As we move into the spring planting season – if we effectively address our current supply chain, regulatory, and inflation challenges – producers in the United States are in a strong position to help alleviate potentially devastating shortages and ensuing hunger around the world.
For American farmers to be able to do what they do best – feed, fuel, and fiber the globe – the American government must do its part by focusing on alleviating supply chain challenges, which will go a long way in decreasing input costs and getting food to consumers around the world.
According to the February “Purdue University-CME Group Ag Economy Barometer,” 30% of crop producers in the United States expressed some difficulty purchasing 2022 crop inputs from suppliers. The survey also underscores farmers’ concerns with inflation, highlighting higher input costs as their number one concern for the last six months. Take fertilizer for example: Many farmers are easily spending triple to fertilize their land, and fertilizer prices could soar even higher as the situation in Ukraine worsens.
One of Congress’s top priorities to ease the pressure being felt by the agricultural community should be to address the delays and bottlenecks which are making it difficult to get the supplies needed for planting season. Similarly, these supply chain disruptions also cause uncertainty on where and how agricultural goods can be moved efficiently to consumers.
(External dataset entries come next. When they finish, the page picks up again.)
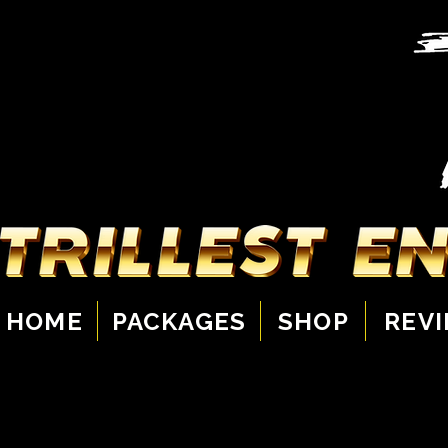
HOME
PACKAGES
SHOP
REV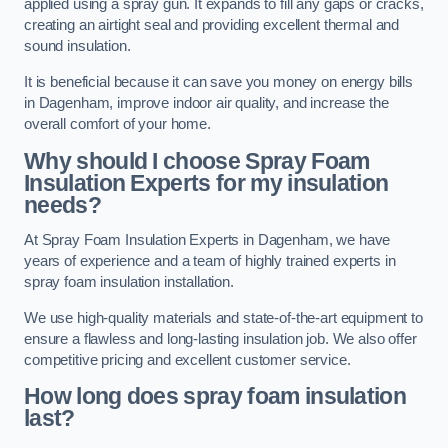
applied using a spray gun. It expands to fill any gaps or cracks,
creating an airtight seal and providing excellent thermal and
sound insulation.
It is beneficial because it can save you money on energy bills
in Dagenham, improve indoor air quality, and increase the
overall comfort of your home.
Why should I choose Spray Foam
Insulation Experts for my insulation
needs?
At Spray Foam Insulation Experts in Dagenham, we have
years of experience and a team of highly trained experts in
spray foam insulation installation.
We use high-quality materials and state-of-the-art equipment to
ensure a flawless and long-lasting insulation job. We also offer
competitive pricing and excellent customer service.
How long does spray foam insulation
last?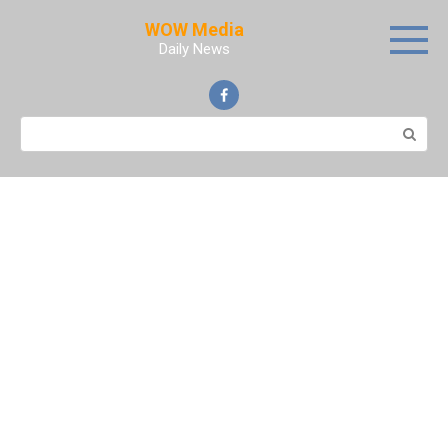
Skip
WOW Media
to
Daily News
content
Search: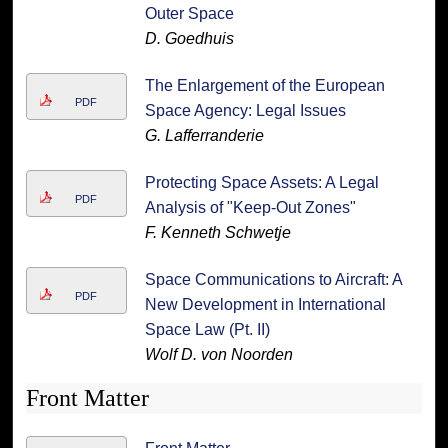
Outer Space
D. Goedhuis
The Enlargement of the European
PDF
Space Agency: Legal Issues
G. Lafferranderie
Protecting Space Assets: A Legal
PDF
Analysis of "Keep-Out Zones"
F. Kenneth Schwetje
Space Communications to Aircraft: A
PDF
New Development in International
Space Law (Pt. II)
Wolf D. von Noorden
Front Matter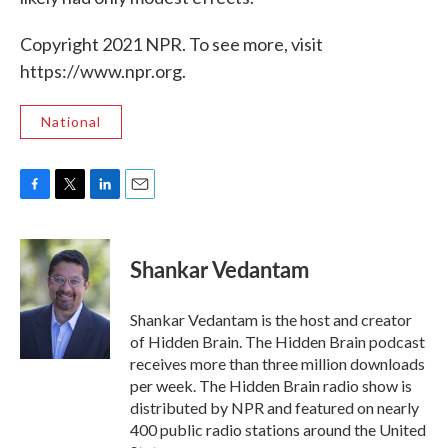
Copyright 2021 NPR. To see more, visit
https://www.npr.org.
National
F
T
L
E
a
w
i
m
c
i
n
a
e
t
k
i
Shankar Vedantam
b
t
e
l
o
e
d
o
r
I
Shankar Vedantam is the host and creator
k
n
of Hidden Brain. The Hidden Brain podcast
receives more than three million downloads
per week. The Hidden Brain radio show is
distributed by NPR and featured on nearly
400 public radio stations around the United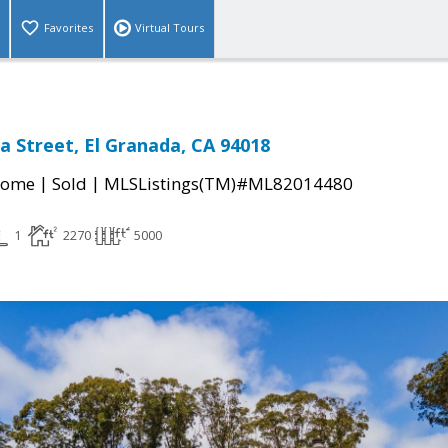
Favorites
Virtual Tours
a Street, El Granada, CA 94018
|
|
Home
Sold
MLSListings(TM)#ML82014480
1
2270
5000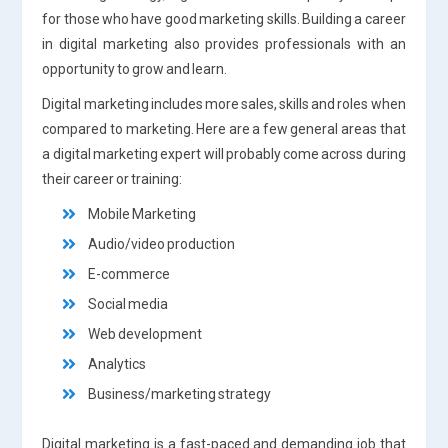
for those who have good marketing skills. Building a career
in digital marketing also provides professionals with an
opportunity to grow and learn.
Digital marketing includes more sales, skills and roles when
compared to marketing. Here are a few general areas that
a digital marketing expert will probably come across during
their career or training:
Mobile Marketing
Audio/video production
E-commerce
Social media
Web development
Analytics
Business/marketing strategy
Digital marketing is a fast-paced and demanding job that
A great example of this can be found at U.S. ports. These bottlenecks and delays are disproportionately impacting agricultural exports as foreign ocean carriers are leaving ports completely empty rather than shipping American food to our global markets. Last week the Senate Commerce Committee held a hearing on legislation passed by the House of Representatives, the Ocean Shipping Reform Act. This bill, cosponsored by both of us, would update federal regulations for the global ocean shipping industry and make it more difficult for ocean carriers to refuse service to American exporters. This is a great first step.
We should also address inflation by cutting red tape and removing overly burdensome barriers to domestic energy production. The Biden administration’s energy agenda has been a self-inflicted wound to the American economy and the environment. We should be tapping into our resources to become energy independent. We can reduce emissions by producing cleaner American energy and exporting it to the world. Increasing production would also lower costs for American consumers like farmers and ranchers who are seeing their fuel costs skyrocket.
North Dakotans and Nebraskans already know farmers and ranchers are some of our most resilient neighbors. Through natural disasters and humanitarian crises – in times of war and in peace – they carry on and show up for our country and world. It’s time for the Biden administration to halt its assault on American energy, and show up for farmers, ranchers, and producers by addressing our supply chain crisis.